それが分かっている燐は、苦い顔をしながら異議を申し立てる。
「いくらなんでもそれは」
「死ぬわけじゃないんだから、これでも甘い方よ。私がもっと幼い頃なんて、私の周囲で水泳をしていた人の九割以上が死んだわ。もっと厳しいことを行ってね」
「……」
紀の言葉に、燐はそれ以上言い返せなくなった。
「……わかりました。もしもそのタイムを切れば、僕を出させてくれるんですね」
「ええ。約束しましょう」
「わかりました。やります」
その言葉に、初めて紀は笑顔で頷き、悠を見た。
「よく言ったわ。じゃあこっちの五〇Mプールに来なさい。今までとは違う水を引いてあるから。《聖別》の弱い水をね」
「い、いきなりですか!」
さすがにその言葉に燐が反応した。
今までは《聖別》が完璧に効いた水で練習してきて、ようやく今日からビート板もプルブイもなしで泳ぎ始めようとしている悠に対して、いきなり《聖別》が弱い水は早すぎると感じたから。

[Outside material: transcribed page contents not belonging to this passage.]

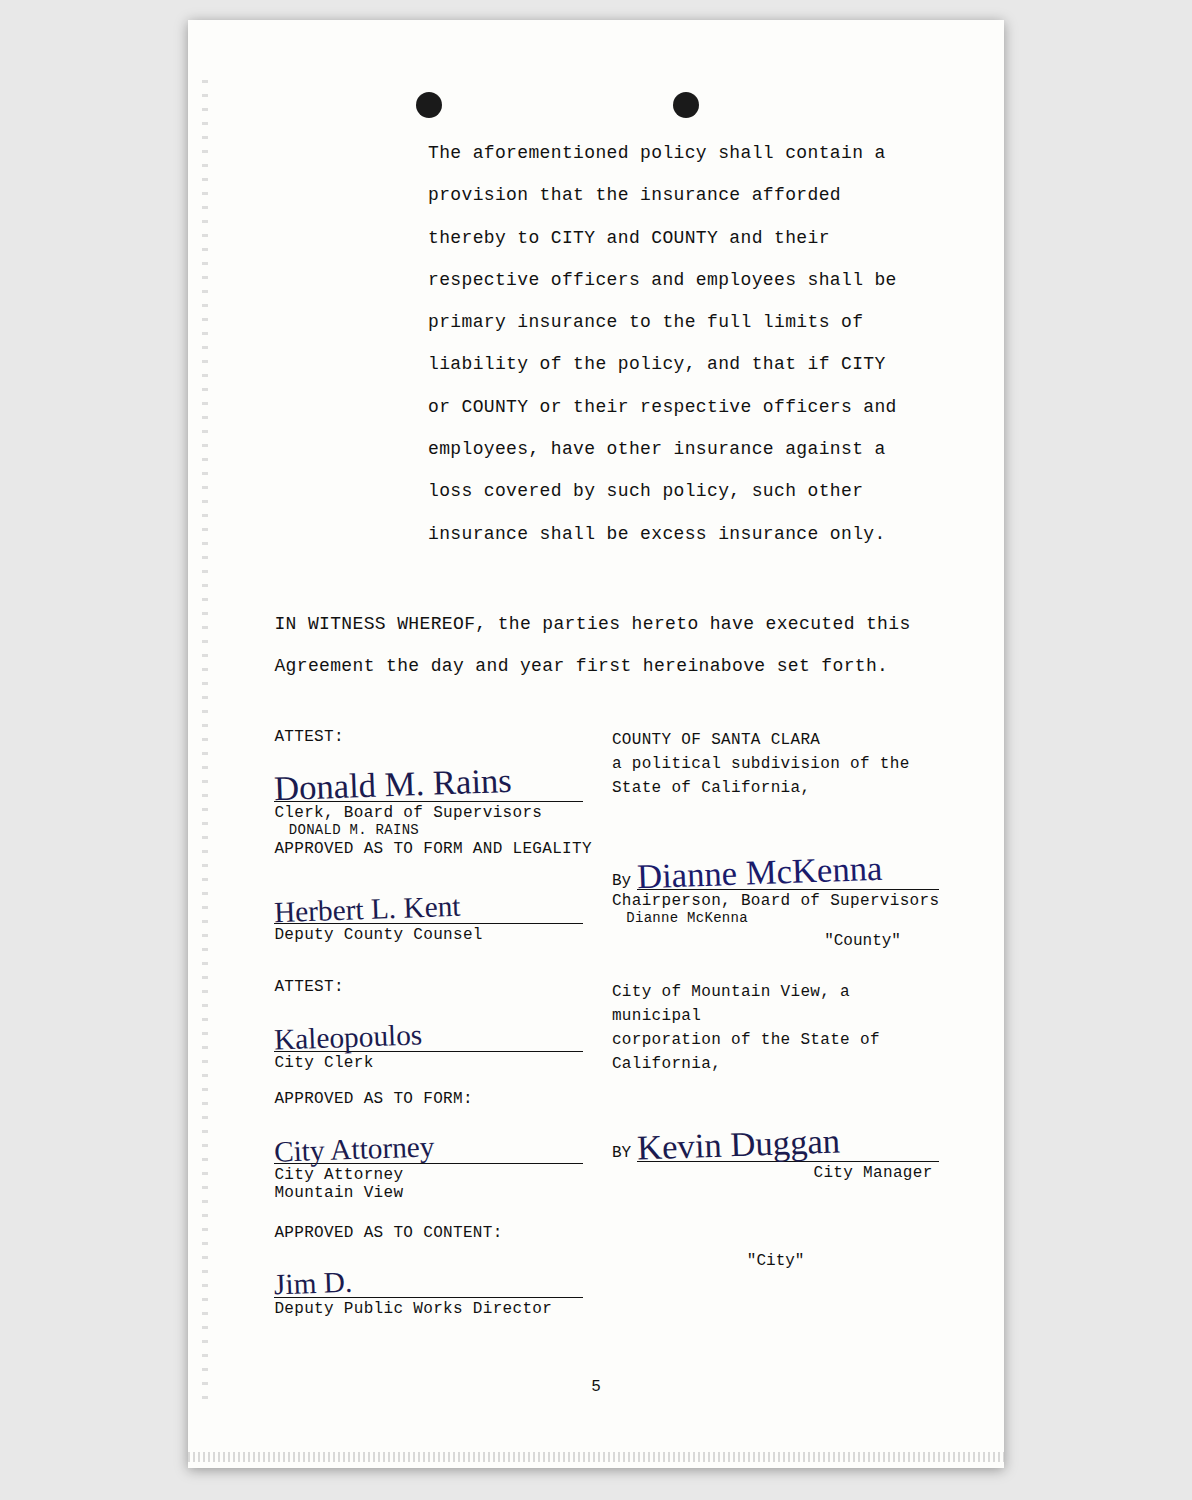The aforementioned policy shall contain a provision that the insurance afforded thereby to CITY and COUNTY and their respective officers and employees shall be primary insurance to the full limits of liability of the policy, and that if CITY or COUNTY or their respective officers and employees, have other insurance against a loss covered by such policy, such other insurance shall be excess insurance only.
IN WITNESS WHEREOF, the parties hereto have executed this Agreement the day and year first hereinabove set forth.
ATTEST:
Donald M. Rains
Clerk, Board of Supervisors
DONALD M. RAINS
APPROVED AS TO FORM AND LEGALITY
Herbert L. Kent
Deputy County Counsel
ATTEST:
Kaleopoulos
City Clerk
APPROVED AS TO FORM:
City Attorney
City Attorney
Mountain View
APPROVED AS TO CONTENT:
Jim D.
Deputy Public Works Director
COUNTY OF SANTA CLARA
a political subdivision of the
State of California,
By Dianne McKenna
Chairperson, Board of Supervisors
Dianne McKenna
"County"
City of Mountain View, a municipal
corporation of the State of
California,
BY Kevin Duggan
City Manager
"City"
5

「マジかよ?! 今の水ですら全然泳げない今の悠をそんな水に入れたら、冗談抜きで死んじまうぞ!?」
敬語も忘れて燐が叫んだ。
未だカナヅチで泳げるか分からない悠に、いきなりそんなことをさせられないと。
「……わかりました。行きます」
悠は憤る燐を左手で抑えると、一歩前に出た。
その足は震えている。
息も荒い。まるで全力で走った後のように。
紀に先導されてプールサイドに行く。
そんな悠へ、燐の叫びが響いた。
「やめろ……行くな、紫苑!」
燐には、今、悠の姿が、別の誰かと重なっていた。
かつて喪った誰かと。
そう、梔子の香り立つ、あの日に……。
止めたい、そんな思いとは裏腹に、燐は縛り付けられたかのようにその場から動けないでいた。
そんな燐の言葉も、今は悠の耳には入っていない。
否、そちらに意識を傾けることができない。
スタート台に立ったまま、悠は飛び込めないで居た。
頭が真っ白になって、恐怖で。視界には、黒ずんだ瘴気を立ち上らせる水を幻視して。
恐怖を呑み込むと誓った。
彼女に会いに行くとも。
でも、それでも。
水への恐怖は、身体を凍らせる縛鎖で。
「あなたには水泳は無理よ。諦めなさい」
悠に告げられる冷たい声。紀の。
「私たちスイマーは国の威信を背負っているの。そのためなら死をも躊躇ってはいけない。ここで水を恐れるようなら、あなたには水泳をやる資格なんてないわ」
――諦める?
――彼女との再会を?
その言葉と共に、過去が顔をもたげ始める。
無数のテレビの姿をした、記憶たちが。
その画面に記憶を映し出して。
悠の周囲を、浮遊する。
記憶。壊れ行く家。
記憶。地に倒れ伏す母。腫れた顔からは血が流れ、股間から赤と白濁が混ざり合った液体がこぼれ落ちている。
記憶。全身に巻き付けられるロープ。
記憶。死への恐怖。
記憶。助けを求めて心で伸ばした手。誰にもとってもらえることなどなかった。
記憶。絶望の果てで見た、彼女の姿。
「僕、は……」
――恐怖を乗り越えると誓った。
――カナヅチを克服してきた。
――でも。
――この水を前にすると、身体が震えて。
そのとき、ひとつのテレビが悠の眼前を浮遊した。
そこには、ひとつの記憶が流されている。
記憶。
全身びしょ濡れの姿で、海を眺めている悠。
「ああ……」
悠の思考は、あの日にへと遡る。